To evaluate the implemented machine learning methods on their ability to classify bulk RNA-seq data, we split the bulk RNA-seq data set into a training and a test set, ensuring both that samples from the same study were never split across the training and test sets and that the training and test partitions had a high overlap of cell types. This partition yielded a training set with 3,480 samples across 206 studies and a test set with 687 samples across 57 studies. The training set and test set shared 197 cell types.
We separately evaluated these methods on their ability to classify scRNA-seq data. To this end, we created a second test set of all single-cell samples whose cell types appeared in the bulk RNA-seq data. This resulted in a test set of 4,961 samples across 13 studies from 66 cell types. As detailed below, we separately examined how the classifiers handled the remaining single-cell samples whose cell types do not appear in the bulk RNA-seq training data.
Novel applications of hierarchical classification methods
One straightforward approach to performing cell type prediction against the Cell Ontology entails training an independent binary classifier for each cell type in the ontology. We will refer to this as the “independent classifiers” approach. Such an approach suffers from the possibility that the classifiers’ outputs will be inconsistent with the hierarchical structure of the ontology. An inconsistency occurs when the output probability for a given cell type exceeds that of one of its parent cell types in the ontology. We tested the use of independent classifiers and found inconsistencies to be an important source of errors (Fig. S3). Specifically, we performed leave-study-out cross-validation on the full set of bulk RNA-seq data and examined the consistency of all edges that were adjacent to at least one cell type whose classifier produced a non-negligible probability (> 0.1) of the sample originating from that cell type. Of these edges, 6.7% were inconsistent (Supporting Methods).

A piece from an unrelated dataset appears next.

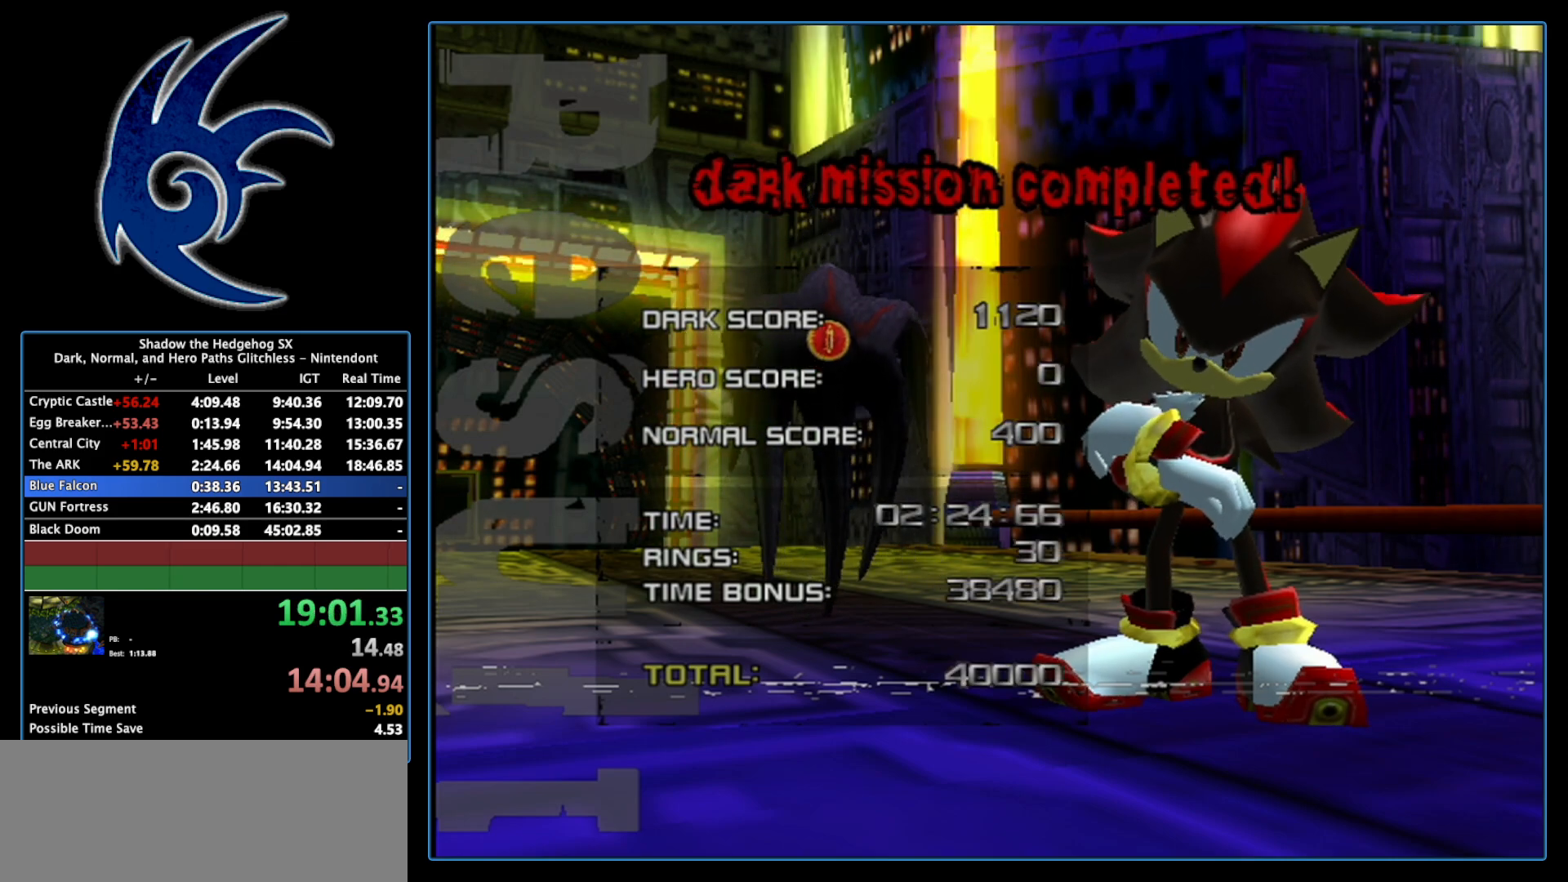
{"buttons": ["START"], "left_stick": "center", "right_stick": "center", "events": [[17, "START", "up"], [117, "START", "down"], [300, "START", "up"], [433, "START", "down"]]}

Hierarchical classification algorithms ensure that the output probabilities are consistent with the ontology. We tested three ensemble-based hierarchical classification algorithms that have yet to be applied to the gene expression-based cell type prediction task: cascaded logistic regression (CLR), isotonic regression correction (IR) [18], and a heuristic procedure called the True Path Rule (TPR) [20]. Cascaded logistic regression entails classifying a sample in a top-down fashion from the root of the ontology downward via an ensemble of binary classifiers. Specifically, each binary classifier is associated with a cell type and is trained to classify a sample conditioned on the sample belonging to all of the cell type’s parents in the ontology. In contrast, IR and TPR train independent, unconditional, one-versus-rest binary classifiers for each cell type and then, for a given query sample, reconcile the output of these independent classifiers to be consistent with the ontology. IR uses a projection-based approach for reconciliation, that entails finding a set of consistent output cell type probabilities that minimize the sum of squared differences to the raw, and possibly inconsistent, classifier output probabilities. In contrast, TPR uses a heuristic procedure that involves a bottom-up pass through the ontology such that the output of children classifiers are averaged with the output of the parent classifier to allow information flow across the ontology graph.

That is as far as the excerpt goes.